— Bloc de texte —

Le précédent de la lutte contre l'antisémitisme: 13 caractéristiques
Pour l'observateur attentif de la situation française , les
éléments de ce tableau, ce «boulevard pour le crime», étaient déjà tous réunis
depuis le début des années 2000, lorsque les agressions antisémites ont
commencé à se multiplier pour conduire là où nous sommes présentement.
1) Entre la fin de 2000 et 2002 (quand Sarkozy devint
ministre de l'intérieur, prenant la suite du socialiste Daniel Vaillant, en mai
2002) se produisirent plus de 500 agressions antisémites, sur lesquelles régna
un black out total dans les médias, les pouvoirs publics et les institutions
juives. La liste était pourtant très bien tenue . C'est ce black out,
inexplicable alors, qui m'avait conduit à créer en 2001 l'Observatoire du monde
juif dont la finalité visait à informer l'opinion publique et la classe politique,
les médias, de ce qui se passait. C'est aussi ce qui avait conduit le
commissaire Sammy Ghozlan à créer à la même époque le Bureau National de
Vigilance Contre l'Antisémitisme. Celà génait le judaïsme officiel que l'on
parle d' «antisémitisme»... Nous en eûmes l'explication (à la fois de cette
gène et surtout de ce black out) quelques années plus tard, de la
bouche de Daniel Vaillant, ministre de l'intérieur alors, quand nous apprîmes
que l'ordre (?) en était venu du gouvernement Jospin afin de «ne pas jeter de
l'huile sur le feu». L'étonnement de constater que toute une société, réputée
pluraliste et libre, y compris la communauté juive, acceptèrent alors de se
soumettre à cet ordre est toujours entier. On ne croyait avoir vu celà qu'en
Union Soviétique .

— Consignes —
1. Indiquez si chacune des affirmations suivantes s'accorde avec le texte sur la lutte contre l'antisémitisme, en répondant par oui ou par non et en citant mot pour mot les termes décisifs du texte. (a) L'Observatoire du monde juif a été créé en 2001. (b) Sammy Ghozlan a fondé l'Observatoire du monde juif. (c) Moins de 100 agressions antisémites ont eu lieu entre la fin de 2000 et 2002.
2. Recopiez fidèlement le passage du texte sur la lutte contre l'antisémitisme qui va de « Le précédent de » jusqu'à « nous sommes présentement. » inclus.
3. Rédigez la suite du texte sur la lutte contre l'antisémitisme en France, en reprenant après sa dernière phrase.
Le matériel présenté ensuite n'a aucun rapport avec le texte.

— Lignes de données —
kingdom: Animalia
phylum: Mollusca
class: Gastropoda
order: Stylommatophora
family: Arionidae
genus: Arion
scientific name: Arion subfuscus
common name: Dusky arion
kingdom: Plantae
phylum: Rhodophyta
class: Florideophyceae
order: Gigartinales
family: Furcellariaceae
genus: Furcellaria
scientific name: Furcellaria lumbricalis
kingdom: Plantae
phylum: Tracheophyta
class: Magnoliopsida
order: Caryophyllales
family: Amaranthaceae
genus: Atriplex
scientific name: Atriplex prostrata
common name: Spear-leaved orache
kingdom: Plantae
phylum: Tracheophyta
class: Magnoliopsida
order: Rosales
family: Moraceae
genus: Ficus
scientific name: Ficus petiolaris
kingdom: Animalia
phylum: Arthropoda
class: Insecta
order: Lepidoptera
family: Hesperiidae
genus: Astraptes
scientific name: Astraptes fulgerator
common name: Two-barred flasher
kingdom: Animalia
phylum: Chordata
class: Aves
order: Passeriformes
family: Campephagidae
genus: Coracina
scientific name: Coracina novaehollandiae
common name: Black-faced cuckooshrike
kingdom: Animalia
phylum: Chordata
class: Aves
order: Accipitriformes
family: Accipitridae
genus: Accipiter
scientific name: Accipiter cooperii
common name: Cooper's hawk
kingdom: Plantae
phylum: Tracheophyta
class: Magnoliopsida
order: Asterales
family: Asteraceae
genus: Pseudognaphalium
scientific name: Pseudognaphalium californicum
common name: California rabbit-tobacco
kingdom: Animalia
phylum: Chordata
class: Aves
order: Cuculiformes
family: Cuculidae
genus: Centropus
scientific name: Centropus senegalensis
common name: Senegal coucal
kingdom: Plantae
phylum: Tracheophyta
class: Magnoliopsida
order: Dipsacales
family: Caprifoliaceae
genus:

— Corrigés —
1.
(a) Oui : « m'avait conduit à créer en 2001 l'Observatoire du monde juif ».
(b) Non : « le commissaire Sammy Ghozlan à créer à la même époque le Bureau National de Vigilance Contre l'Antisémitisme ».
(c) Non : « se produisirent plus de 500 agressions antisémites ».

2.
Le précédent de la lutte contre l'antisémitisme: 13 caractéristiques
Pour l'observateur attentif de la situation française , les
éléments de ce tableau, ce «boulevard pour le crime», étaient déjà tous réunis
depuis le début des années 2000, lorsque les agressions antisémites ont
commencé à se multiplier pour conduire là où nous sommes présentement.

3.
C'était une erreur politique gravissime, aux graves
implications pour la France (et la «démocratie»):
1) Il sacrifiait la sécurité des citoyens d'origine juive
pour sauvegarder la «paix publique», mais laquelle? Les agressions antisémites
dénotaient de facto une situation de guerre civile quand des
citoyens d'origine musulmane s'attaquait à d'autres concitoyens parce qu'ils
étaient d'origine juive... La paix civile, qui n'était pas encore l'inénarable
«vivre ensemble» impliquait ainsi le sacrifice de la société, du moins d'une de
ses parties. Le «tous ensemble» suppose toujours un «bouc émissaire»!
2) Il impliquait le refus programmatique de nommer et
d'identifier les faits, ce qui n'empêcha pas l'invention d'un nouveau narratif
de la réalité. Comme le révélait la liste des agressions, les agresseurs
provenaient de contrevenants d'origine maghrébine ou sud-saharienne. Pour ne
pas le reconnaître, les faits furent escamotés et dénaturés.
3) On cacha l'antisémitisme derrière des mots valises:
«conflit inter-communautaire», «conflit importé», des formules assassines qui
contribuaient à culpabiliser aussi les victimes pour ce qu'elles subissaient.
4) Comme les faits n'étaient pas reconnus comme
«antisémites» on leur trouva des justifications «sociologiques» (le chômage, la
pauvreté, l'»apartheid social» selon Valls) ou psychologiques
(l' «humiliation» arabe , supposée héritée du colonialisme, les problèmes
psychologiques) qui exonéraient systématiquement les agresseurs et
culpabilisaient les victimes.
5) La faute fut plus précisément reportée sur une extrême
droite pourtant presque totalement absente de cette scène. Pendant des années,
on la fustigea au lieu de combattre l'antisémitisme islamique. Rappelons nous
la stupéfaction engendrée par le massacre commis par Mohamed Merah. Une
manifestation «spontanée» se déroula à Paris, conspuant le Front National,
supposé être la seule cause de l'antisémitisme!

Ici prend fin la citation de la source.